Back in 1991 when I returned to Bloomington after a year at IUSB commuter college hell, they had a shit-ton of new computer gear, because they’d recently tacked on a technology fee to tuition and were in a mad rush to spend it. The Fine Arts college had this cluster of brand spanking new top-of-the-line Macs, which I think were the IIfx at that time.  Each one had a gigantic color monitor, probably 20 inches, but about a yard thick, plus a second paperwhite portrait screen, along with a scanner and a Jazz drive, which used those insanely expensive removable hard drives that could hold something like 100 Megs, which was pure science fiction at the time. Anyway, they had Photoshop 1.0. I recently found a color printout me and my buddy Ray did when he visited once, an Ann Geddes overhead shot of nine babies in a nursery, but we’d horribly mangled them all: one beheaded, another eating that head, one with a swastika on its forehead, one spitting blood, etc.

That was my first exposure to Photoshop, and the new version makes the 1.0 version look more primitive than MS Paint. I am absolutely amazed by all of the retouching and healing tools, and how you can do stuff like move parts of an image and it will automatically fix the background.  The $10 a month is well-spent on getting more book covers done.  (And of course, photoshopping dicks into the mouths of various Facebook friends.)

Speaking of books, I am almost done with the next one.  I’m in the last sprint of edits, and I have a roughed-in cover, and I’m maybe a week from entering production drudgery.  This book is so amazingly different from anything I’m written, I’m not sure what people will think.  It’s absurdist, but it has an incredibly plotted story, like Michael Bay plotted.  I think it will really show readers that I have the ability to do more than just stories about taking a dump at the county fair.  But, I’m anxious to get it done, so I can get back to writing stories about taking a dump at the county fair.   Anyway, stay tuned.

I wanted to write something about Amazon Unlimited, and about the huge pissing contest between Amazon and Hachette.  But I really do not have the energy to care.  It’s billionaires fighting billionaires, and every move Amazon makes to make you think they are on your side or they’re saving you money is really one they’re making to increase their monopoly.  Amazon Unlimited is nothing but a race to the bottom, creating the equivalent of a thousand-channel cable TV plan that will cause readers to read five pages of everything and enjoy nothing.  And Hachette charges too much for ebooks, but Amazon is only bringing that to your attention because they want more of your money.

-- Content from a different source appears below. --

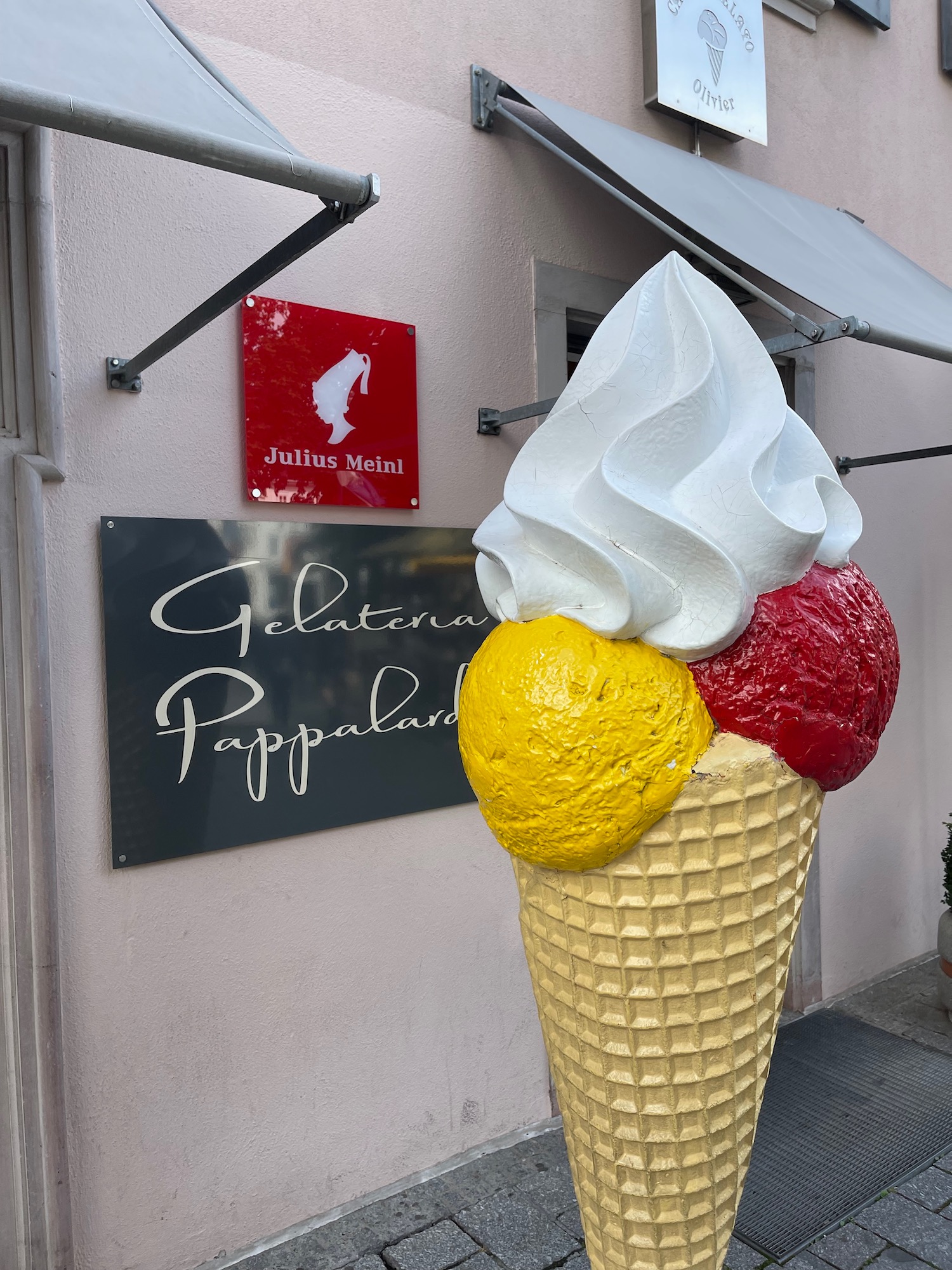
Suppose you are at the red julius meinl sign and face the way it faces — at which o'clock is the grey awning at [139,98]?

It’s all bullshit.  I’m still selling on Amazon, but eventually, their monopoly will squeeze out small authors, and I’m waiting for the day when they start charging KDP writers insane prices to list their books, or drop their royalties, or start an inane approval process for self-pubbed books “to increase quality to customers” (i.e. make it impossible for anyone they don’t like to publish weird stuff.)  It will happen.  But I’ll still be here.  If I have to photocopy my books at the local Kinko’s and sell them out of the trunk of my car, I will.  If I have to memorize them and go town to town reciting them like one of those poor fuckers with The Iliad, fine.  If I was here to make millions, I would have started selling penny stocks back in 1997.

OK, back to editing.  What’s up with you?